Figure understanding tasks
▬▬▬▬▬▬▬▬▬▬

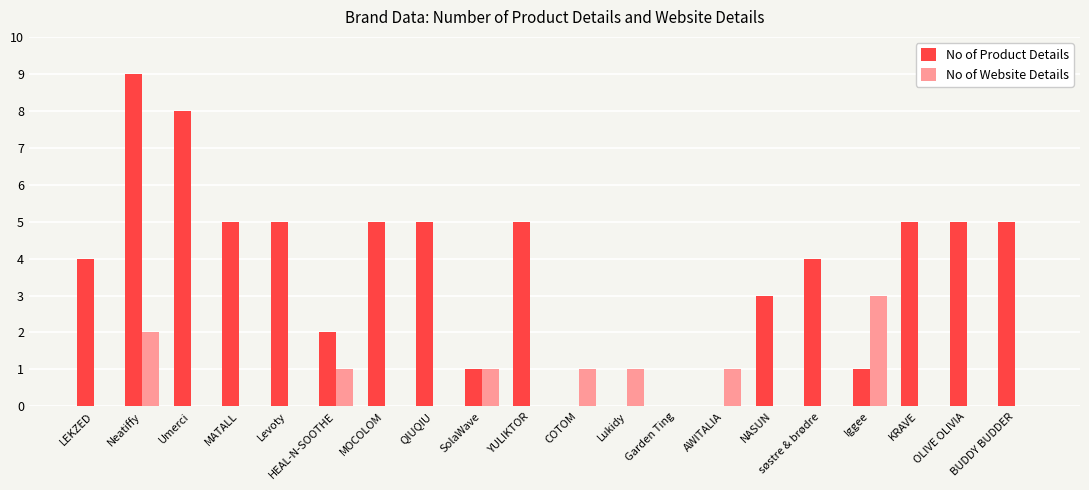

Reading right to left, transcribe all the data shown in this chart.

No of Product Details: 5	5	5	1	4	3	0	0	0	0	5	1	5	5	2	5	5	8	9	4
No of Website Details: 0	0	0	3	0	0	1	0	1	1	0	1	0	0	1	0	0	0	2	0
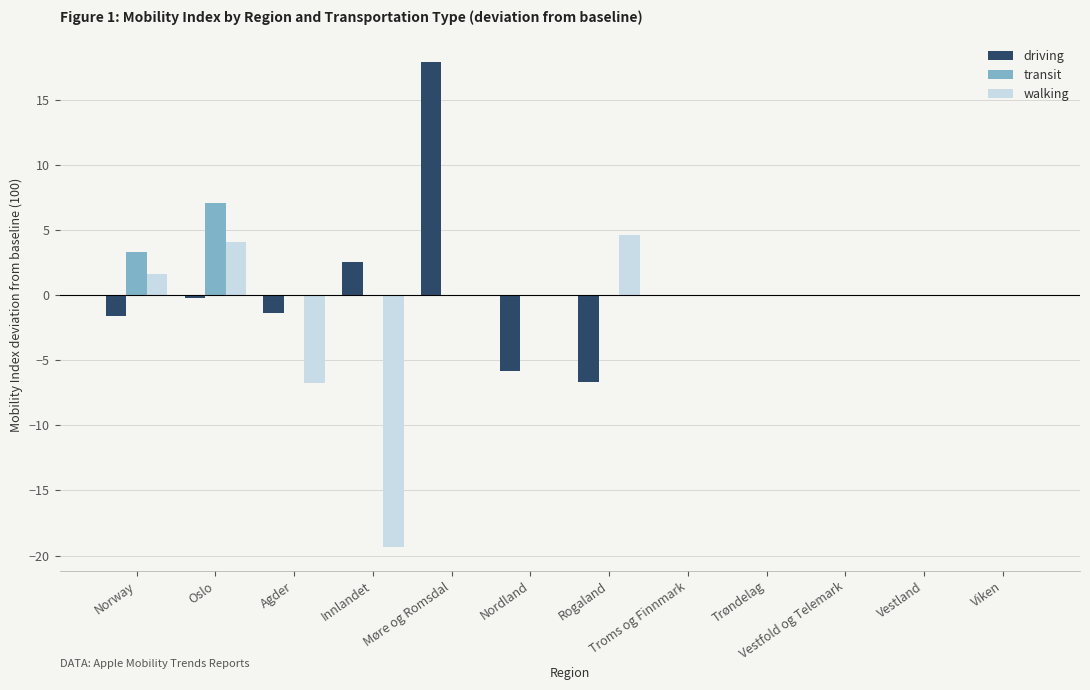

Which series changed the most between Nordland and Vestfold og Telemark?

driving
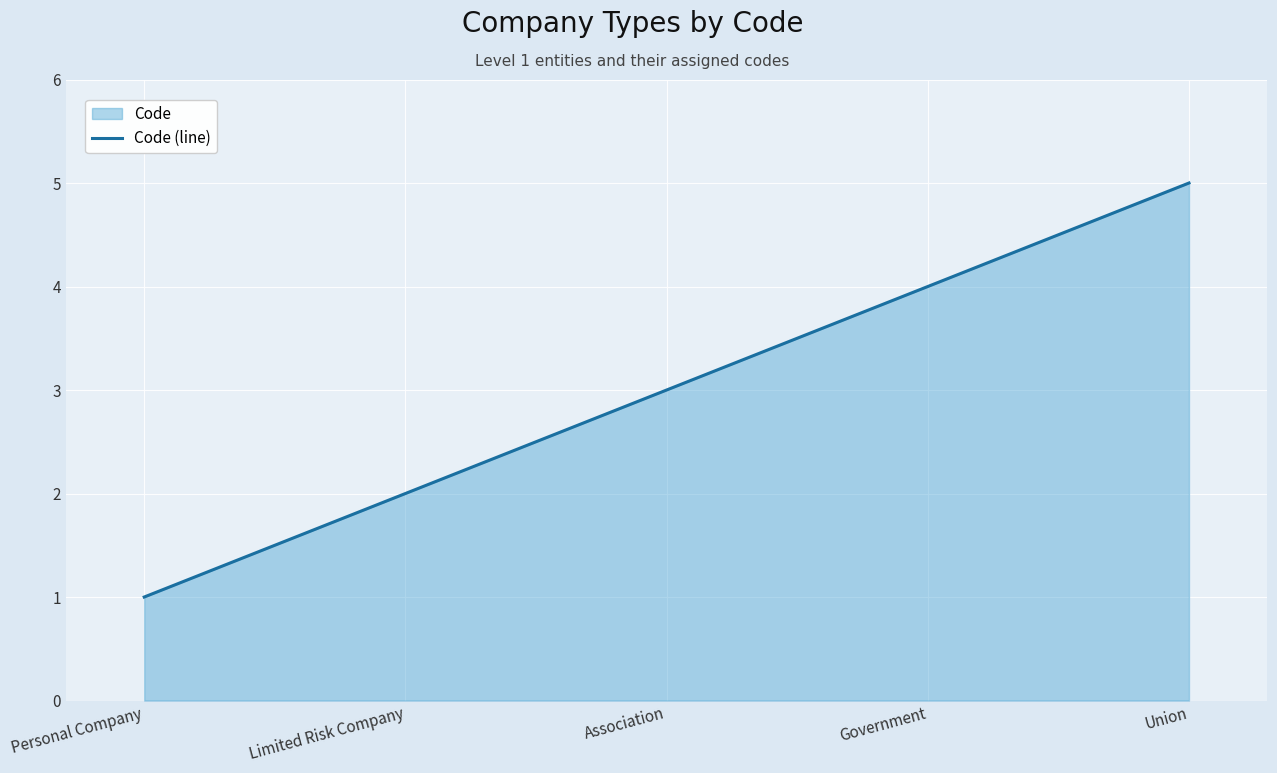

What is the difference between the values at Personal Company and Government?

3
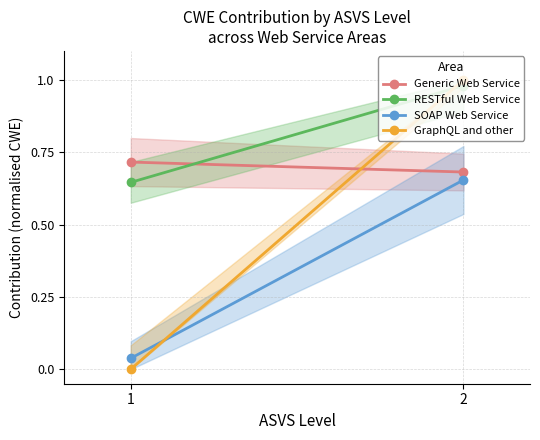

Which series changed the most between 1 and 2?

GraphQL and other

▬▬▬▬▬▬▬▬▬▬

● **WHAT IS REQUIRED**
Report every line from the rows above that contains the string "between", copying each one in full. Matching is case-sensitive.

● **SOLUTION TO THIS EXERCISE**
Which series changed the most between Nordland and Vestfold og Telemark?
What is the difference between the values at Personal Company and Government?
Which series changed the most between 1 and 2?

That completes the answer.